I love this new two-minute rule for email from Eric Mack (delete all email that takes more than two minutes to answer). I woke up today to find 48 new emails waiting. Damn, and it’s Sunday. Imagine how many I’ll have on Monday.

This is the problem with answering email — it generates more email.

Marc Smith of Microsoft Research calls the standard time based sorting of email clients the ADD sorting. This two minute rule is the type of thing that makes me recoil in shock and give up hope for a sane future for my daughter. Shouldn't we be removing email that takes less than two minutes to answer? I feel that something that doesn't require attention to interact with is worthless - I'd rather spend my time engaged with concerns that require real thought! Remember, if you get a reply from Robert Scoble it means he hasn't spent any time thinking about the answer.

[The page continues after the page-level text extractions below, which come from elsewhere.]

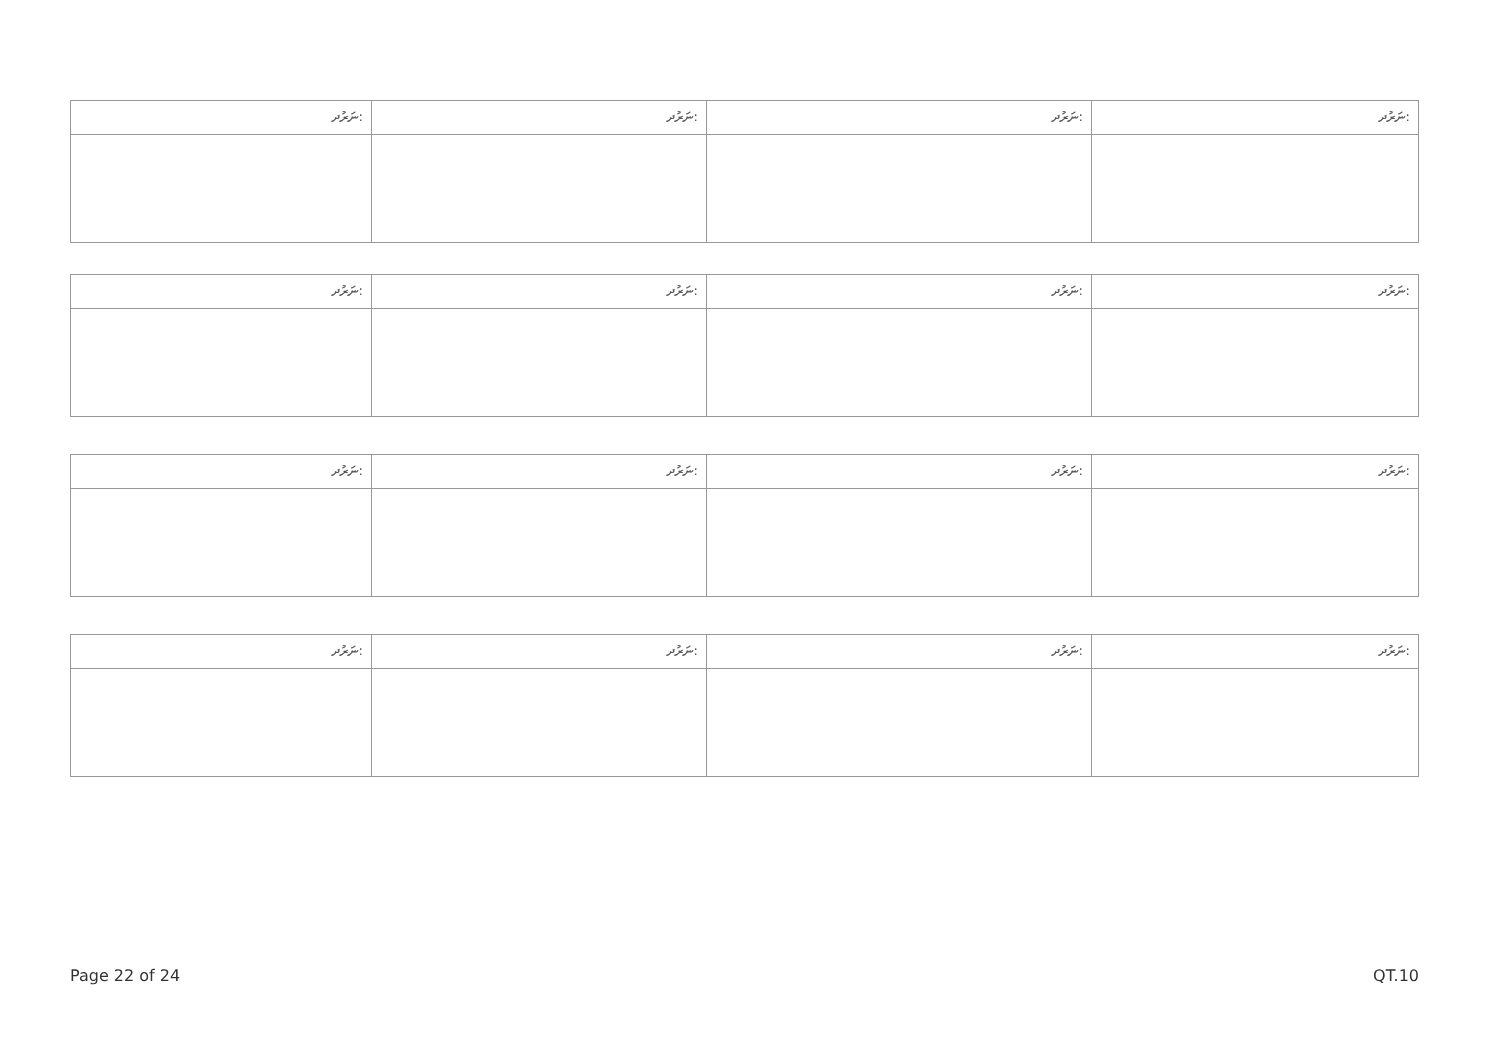| ނަރުދ: | ނަރުދ: | ނަރުދ: | ނަރުދ: |
| --- | --- | --- | --- |
| ނަރުދ: | ނަރުދ: | ނަރުދ: | ނަރުދ: |
| --- | --- | --- | --- |
| ނަރުދ: | ނަރުދ: | ނަރުދ: | ނަރުދ: |
| --- | --- | --- | --- |
| ނަރުދ: | ނަރުދ: | ނަރުދ: | ނަރުދ: |
| --- | --- | --- | --- |
Page 22 of 24 QT.10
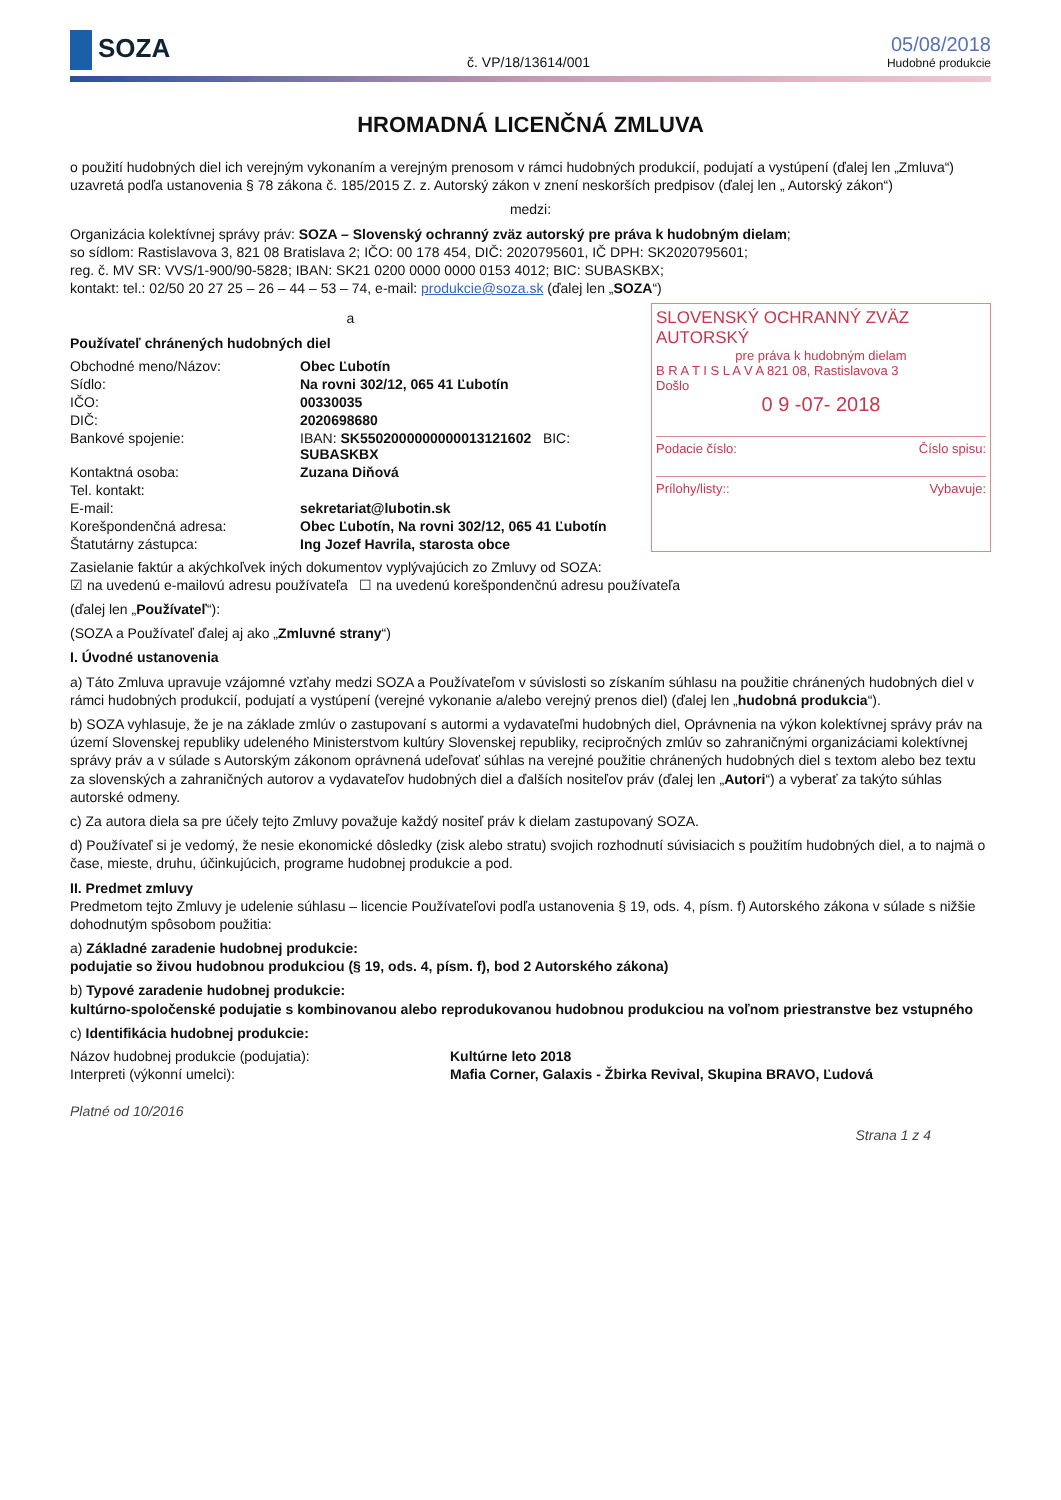SOZA
č. VP/18/13614/001
05/08/2018
Hudobné produkcie
HROMADNÁ LICENČNÁ ZMLUVA
o použití hudobných diel ich verejným vykonaním a verejným prenosom v rámci hudobných produkcií, podujatí a vystúpení (ďalej len „Zmluva“) uzavretá podľa ustanovenia § 78 zákona č. 185/2015 Z. z. Autorský zákon v znení neskorších predpisov (ďalej len „ Autorský zákon“)
medzi:
Organizácia kolektívnej správy práv: SOZA – Slovenský ochranný zväz autorský pre práva k hudobným dielam;
so sídlom: Rastislavova 3, 821 08 Bratislava 2; IČO: 00 178 454, DIČ: 2020795601, IČ DPH: SK2020795601;
reg. č. MV SR: VVS/1-900/90-5828; IBAN: SK21 0200 0000 0000 0153 4012; BIC: SUBASKBX;
kontakt: tel.: 02/50 20 27 25 – 26 – 44 – 53 – 74, e-mail: produkcie@soza.sk (ďalej len „SOZA“)
a
Používateľ chránených hudobných diel
Obchodné meno/Názov:
Obec Ľubotín
Sídlo:
Na rovni 302/12, 065 41 Ľubotín
IČO:
00330035
DIČ:
2020698680
Bankové spojenie:
IBAN: SK5502000000000013121602 BIC: SUBASKBX
Kontaktná osoba:
Zuzana Diňová
Tel. kontakt:
E-mail:
sekretariat@lubotin.sk
Korešpondenčná adresa:
Obec Ľubotín, Na rovni 302/12, 065 41 Ľubotín
Štatutárny zástupca:
Ing Jozef Havrila, starosta obce
SLOVENSKÝ OCHRANNÝ ZVÄZ AUTORSKÝ
pre práva k hudobným dielam
B R A T I S L A V A 821 08, Rastislavova 3
Došlo
0 9 -07- 2018
Podacie číslo: Číslo spisu:
Prílohy/listy:: Vybavuje:
Zasielanie faktúr a akýchkoľvek iných dokumentov vyplývajúcich zo Zmluvy od SOZA:
☑ na uvedenú e-mailovú adresu používateľa ☐ na uvedenú korešpondenčnú adresu používateľa
(ďalej len „Používateľ“):
(SOZA a Používateľ ďalej aj ako „Zmluvné strany“)
I. Úvodné ustanovenia
a) Táto Zmluva upravuje vzájomné vzťahy medzi SOZA a Používateľom v súvislosti so získaním súhlasu na použitie chránených hudobných diel v rámci hudobných produkcií, podujatí a vystúpení (verejné vykonanie a/alebo verejný prenos diel) (ďalej len „hudobná produkcia“).
b) SOZA vyhlasuje, že je na základe zmlúv o zastupovaní s autormi a vydavateľmi hudobných diel, Oprávnenia na výkon kolektívnej správy práv na území Slovenskej republiky udeleného Ministerstvom kultúry Slovenskej republiky, recipročných zmlúv so zahraničnými organizáciami kolektívnej správy práv a v súlade s Autorským zákonom oprávnená udeľovať súhlas na verejné použitie chránených hudobných diel s textom alebo bez textu za slovenských a zahraničných autorov a vydavateľov hudobných diel a ďalších nositeľov práv (ďalej len „Autori“) a vyberať za takýto súhlas autorské odmeny.
c) Za autora diela sa pre účely tejto Zmluvy považuje každý nositeľ práv k dielam zastupovaný SOZA.
d) Používateľ si je vedomý, že nesie ekonomické dôsledky (zisk alebo stratu) svojich rozhodnutí súvisiacich s použitím hudobných diel, a to najmä o čase, mieste, druhu, účinkujúcich, programe hudobnej produkcie a pod.
II. Predmet zmluvy
Predmetom tejto Zmluvy je udelenie súhlasu – licencie Používateľovi podľa ustanovenia § 19, ods. 4, písm. f) Autorského zákona v súlade s nižšie dohodnutým spôsobom použitia:
a) Základné zaradenie hudobnej produkcie:
podujatie so živou hudobnou produkciou (§ 19, ods. 4, písm. f), bod 2 Autorského zákona)
b) Typové zaradenie hudobnej produkcie:
kultúrno-spoločenské podujatie s kombinovanou alebo reprodukovanou hudobnou produkciou na voľnom priestranstve bez vstupného
c) Identifikácia hudobnej produkcie:
Názov hudobnej produkcie (podujatia):
Kultúrne leto 2018
Interpreti (výkonní umelci):
Mafia Corner, Galaxis - Žbirka Revival, Skupina BRAVO, Ľudová
Platné od 10/2016
Strana 1 z 4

What I think is really going on here is that for some reason email clients have never provided any real tools for content analysis and management - the market is actually wide open for some quite trivial new functionality (this is what happened with desktop search applications).

April 25, 2006

And Then There Were None

I have in mind a post entitled 'Is RSS the Email of the Blogosphere'. The idea being that email is horribly under supported, even 300 years after it first was used. One of the key issues with email is the lack of search in nearly every client out there. Actually, I don't mean lack of search (unless I'm talking about the *&^% Microsoft office web interface) but actually the lack of indexed search. This all changed in a big way when Google launched gmail - they really shook up the email client interface and did many things right.

Unfortunately, I guess they forgot about stability. Gmail was down last night and seems to be down now (interpolating, I'm guessing that it has been down all night).

Never mind, perhaps I'll look at using the new Yahoo email that everyone is talking about. Oops - my browser (meaning, in this case, my OS) is not supported.

Who's for HotMail?

As for the 'Is RSS the Email of the Blogosphere' post - feed readers are, IMHO, as broken as email clients. There are lots of things they need to get right and are still having problems with (e.g. the duplication of posts in Bloglines). A post for another day perhaps.